Important: For profiling, disagg configs should be run with Grove disabled by adding the annotation nvidia.com/enable-grove: "false" to avoid alpha Grove status issues.

Step 2: Set SLA target

Edit $DYNAMO_HOME/benchmarks/profiler/deploy/profile_sla_job.yaml to set the target ISL, OSL, TTFT, and ITL. Also, set the backend type to vllm or sglang.

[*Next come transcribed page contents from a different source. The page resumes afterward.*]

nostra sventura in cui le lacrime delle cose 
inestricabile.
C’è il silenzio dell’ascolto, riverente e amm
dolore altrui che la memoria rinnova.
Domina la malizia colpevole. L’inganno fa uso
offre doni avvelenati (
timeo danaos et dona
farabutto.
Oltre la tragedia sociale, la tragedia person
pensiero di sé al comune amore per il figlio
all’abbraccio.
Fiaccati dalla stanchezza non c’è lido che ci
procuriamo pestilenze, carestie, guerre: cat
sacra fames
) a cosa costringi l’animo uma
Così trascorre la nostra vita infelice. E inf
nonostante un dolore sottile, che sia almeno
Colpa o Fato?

The backend type must match the dynamo deployment in the DGD_CONFIG_FILE.

spec:
  template:
    spec:
      containers:
        - name: profile-sla
          args:
            - --isl
            - "3000" # average ISL is 3000 tokens
            - --osl
            - "150" # average OSL is 150 tokens
            - --ttft
            - "200" # target TTFT is 200ms
            - --itl
            - "20" # target ITL is 20ms
            - --backend
            - <vllm/sglang>

Step 3: Run profiling (required)

envsubst < benchmarks/profiler/deploy/profile_sla_job.yaml | kubectl apply -f -

Step 4: Wait for profiling to complete

kubectl get jobs -n $NAMESPACE
kubectl logs job/profile-sla -n $NAMESPACE

Viewing Profiling Results#

After the profiling job completes successfully, the results are stored in the persistent volume claim (PVC) created during Step 2.

To download the results:

# Download to directory
python3 -m deploy.utils.download_pvc_results --namespace $NAMESPACE --output-dir ./results --folder /data/profiling_results

# Download without any of the auto-created config.yaml files used in profiling
python3 -m deploy.utils.download_pvc_results --namespace $NAMESPACE --output-dir ./results --folder /data/profiling_results --no-config

The script will:

Deploy a temporary access pod
Download all files maintaining directory structure
Clean the pod up automatically

File Structure#

The profiling results directory contains the following structure:

/workspace/data/profiling_results/
├── prefill_performance.png                    # Main prefill performance plot
├── decode_performance.png                     # Main decode performance plot
├── prefill_tp1/                               # Individual TP profiling directories
...
├── decode_tp1/
...
├── selected_prefill_interpolation/
│   ├── raw_data.npz                           # Prefill interpolation data
│   ├── prefill_ttft_interpolation.png         # TTFT vs ISL plot
│   └── prefill_throughput_interpolation.png   # Throughput vs ISL plot
└── selected_decode_interpolation/
    ├── raw_data.npz                           # Decode interpolation data
    └── decode_tp{best_tp}.png                 # 3D ITL surface plot

Viewing Performance Plots#

The profiling generates several performance visualization files:

Main Performance Plots:

prefill_performance.png: Shows TTFT (Time To First Token) performance across different tensor parallelism (TP) sizes
decode_performance.png: Shows ITL (Inter-Token Latency) performance across different TP sizes and in-flight request counts

Interpolation Plots:

selected_prefill_interpolation/prefill_ttft_interpolation.png: TTFT vs Input Sequence Length with quadratic fit
selected_prefill_interpolation/prefill_throughput_interpolation.png: Prefill throughput vs Input Sequence Length
selected_decode_interpolation/decode_tp{best_tp}.png: 3D surface plot showing ITL vs KV usage and context length

Understanding the Data Files#

The .npz files contain raw profiling data that can be loaded and analyzed using Python:

import numpy as np

# Load prefill data
prefill_data = np.load('selected_prefill_interpolation/raw_data.npz')
print("Prefill data keys:", list(prefill_data.keys()))

# Load decode data
decode_data = np.load('selected_decode_interpolation/raw_data.npz')
print("Decode data keys:", list(decode_data.keys()))

Troubleshooting#

Image Pull Authentication Errors#

If you see ErrImagePull or ImagePullBackOff errors with 401 unauthorized messages:

Ensure the nvcr-imagepullsecret exists in your namespace:

kubectl get secret nvcr-imagepullsecret -n $NAMESPACE

Verify the service account was created with the image pull secret:

kubectl get serviceaccount dynamo-sa -n $NAMESPACE -o yaml

3. The service account should show `imagePullSecrets` containing `nvcr-imagepullsecret`.